The loss of speech can have a devastating impact on quality of life. Speech BCIs may be able to restore communication for individuals who are unable to speak by translating neural activity into computer-generated vocalized speech. These recent advancements in BCI technology along with its profound potential for positive impact may make speech BCIs among the first therapeutic applications to be approved and widely available. 

References +

Anumanchipalli, G. K., Chartier, J. & Chang, E. F. Speech synthesis from neural decoding of spoken sentences. Nature 568, 493–498 (2019).

Card, N. S. et al. An accurate and rapidly calibrating speech neuroprosthesis. 2023.12.26.23300110 Preprint at https://doi.org/10.1101/2023.12.26.23300110 (2024).

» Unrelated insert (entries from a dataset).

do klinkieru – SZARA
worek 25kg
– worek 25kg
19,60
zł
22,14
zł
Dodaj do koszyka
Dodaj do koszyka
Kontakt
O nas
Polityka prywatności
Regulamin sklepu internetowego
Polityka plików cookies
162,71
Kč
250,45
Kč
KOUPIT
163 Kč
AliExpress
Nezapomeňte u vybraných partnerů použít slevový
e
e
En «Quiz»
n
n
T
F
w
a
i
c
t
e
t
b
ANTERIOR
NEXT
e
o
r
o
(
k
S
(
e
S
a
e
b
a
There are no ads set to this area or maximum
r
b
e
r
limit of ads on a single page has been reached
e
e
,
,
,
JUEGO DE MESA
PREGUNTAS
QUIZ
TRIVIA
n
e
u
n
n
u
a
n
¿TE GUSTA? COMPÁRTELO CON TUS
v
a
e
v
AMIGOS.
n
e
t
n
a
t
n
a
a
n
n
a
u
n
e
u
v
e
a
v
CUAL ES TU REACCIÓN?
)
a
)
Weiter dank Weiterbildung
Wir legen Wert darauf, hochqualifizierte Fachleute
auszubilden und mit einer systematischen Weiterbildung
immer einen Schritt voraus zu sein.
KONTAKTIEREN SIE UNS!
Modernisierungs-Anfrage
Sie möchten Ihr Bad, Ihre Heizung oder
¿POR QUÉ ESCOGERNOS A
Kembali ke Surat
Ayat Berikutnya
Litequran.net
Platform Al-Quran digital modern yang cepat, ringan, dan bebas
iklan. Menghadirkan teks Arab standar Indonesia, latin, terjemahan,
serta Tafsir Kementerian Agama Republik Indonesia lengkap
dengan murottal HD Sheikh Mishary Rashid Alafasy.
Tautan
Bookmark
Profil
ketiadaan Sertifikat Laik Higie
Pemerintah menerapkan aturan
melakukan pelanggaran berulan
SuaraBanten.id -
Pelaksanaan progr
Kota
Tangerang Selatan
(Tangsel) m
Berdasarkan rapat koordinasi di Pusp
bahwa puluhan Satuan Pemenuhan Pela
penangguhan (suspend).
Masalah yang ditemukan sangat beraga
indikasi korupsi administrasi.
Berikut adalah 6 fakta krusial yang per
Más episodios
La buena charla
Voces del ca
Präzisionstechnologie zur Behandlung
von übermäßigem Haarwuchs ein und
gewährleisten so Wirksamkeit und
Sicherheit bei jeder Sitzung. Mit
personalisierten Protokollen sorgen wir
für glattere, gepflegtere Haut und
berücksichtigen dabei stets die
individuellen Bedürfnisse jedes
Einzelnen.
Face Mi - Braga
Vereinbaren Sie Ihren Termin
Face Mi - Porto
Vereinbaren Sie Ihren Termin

Guenther, F. H. et al. A Wireless Brain-Machine Interface for Real-Time Speech Synthesis. PLOS ONE 4, e8218 (2009).

Lopez-Bernal, D., Balderas, D., Ponce, P. & Molina, A. A State-of-the-Art Review of EEG-Based Imagined Speech Decoding. Front. Hum. Neurosci. 16, (2022).

Metzger, S. L. et al. A high-performance neuroprosthesis for speech decoding and avatar control. Nature 620, 1037–1046 (2023).

Wandelt, S. K. et al. Decoding grasp and speech signals from the cortical grasp circuit in a tetraplegic human. Neuron 110, 1777-1787.e3 (2022).

Wandelt, S. K. et al. Representation of internal speech by single neurons in human supramarginal gyrus. Nat. Hum. Behav. 1–14 (2024) doi:10.1038/s41562-024-01867-y.

Willett, F. R. et al. A high-performance speech neuroprosthesis. Nature 620, 1031–1036 (2023).